**Document text**:
────────────────

When you heard the racist remarks of Los Angeles Clippers owner Donald Sterling, what was your reaction?

I wasn’t really shocked or anything. Because of what I saw after the incident after the NFC championship game. You’ve got a lot of racial backlash, and a lot of racist comments that were uncalled for – I can never see a time where racism is called for. So it didn’t shock me as much as it would have had I not experienced that personally, had I not seen those things.

Because it showed me that America still had some progress to make. On equality, and understanding that it doesn’t matter what color you are, you treat people as people. And whether a good person or a bad person, you don’t judge them off the color of their skin. You can know a person is a good person or a bad person by who they are, not by what they look like. In that situation, it just seems like a lot of people gave him a lot of flack, well deserved, but you know – I feel like a lot more people were surprised then they should have been.

That’s why a lot of people shy away from the conversation that I forced on us in January. People want to it to be done, they want that uncomfortable truth to be over with, they want the racism to be done, they want to believe everything is great and hunky-dory. And it’s not. There’s a lot of racism still alive and still active. And it just forced America to rethink it once again. And to really, really understand that racism isn’t gone. We have to actively push it out. And snuff it out.

NBA commissioner Adam Silver banned Donald Sterling for life. Do you think if an NFL owner made similar comments, would commissioner Roger Goodell react in the same way, and do you think an owner would be banned for life?

No I don’t. Because we have an NFL team called the Redskins. I don’t think the NFL really is as concerned as they show. The NFL is more of a bottom line league. If it doesn’t affect their bottom line, they’re not as concerned.

Do you hope the Sterling incident can be a touchstone to force some change on the Redskins issue?

I would hope it would help. It’d help reinitiate the conversation. And at least there would be another discussion. You know, I think the discussion has stopped. And the public has just accepted it. And I think there should be more conversations. But it is what it is.

You’re confident that the NFL would not have reacted like the NBA did because they already have a team name like the Redskins. So to you, that says a lot, right?

It does. It says a whole lot.

Thursday marks the start of the NFL Draft. What was that experience like for you back in 2011? Seattle selected you with its 23rd pick in the 5th round. Did you expect to go higher?

────────────────

**Data shown**:

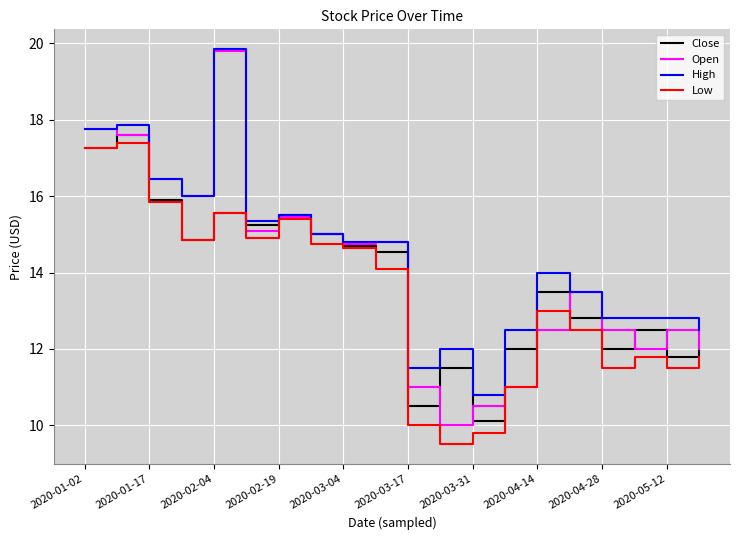

In Close, how many points are higher than both neighbors (excluding endpoints)?

6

────────────────

**Exercise**:
Can you update the part of the interview that opens with the words containing "When you heard" and closes with "seen those things.", putting "conference title game" wherever "NFC championship game" appears? Rely only on the interview itself.

**Solution**:
When you heard the racist remarks of Los Angeles Clippers owner Donald Sterling, what was your reaction?

I wasn’t really shocked or anything. Because of what I saw after the incident after the conference title game. You’ve got a lot of racial backlash, and a lot of racist comments that were uncalled for – I can never see a time where racism is called for. So it didn’t shock me as much as it would have had I not experienced that personally, had I not seen those things.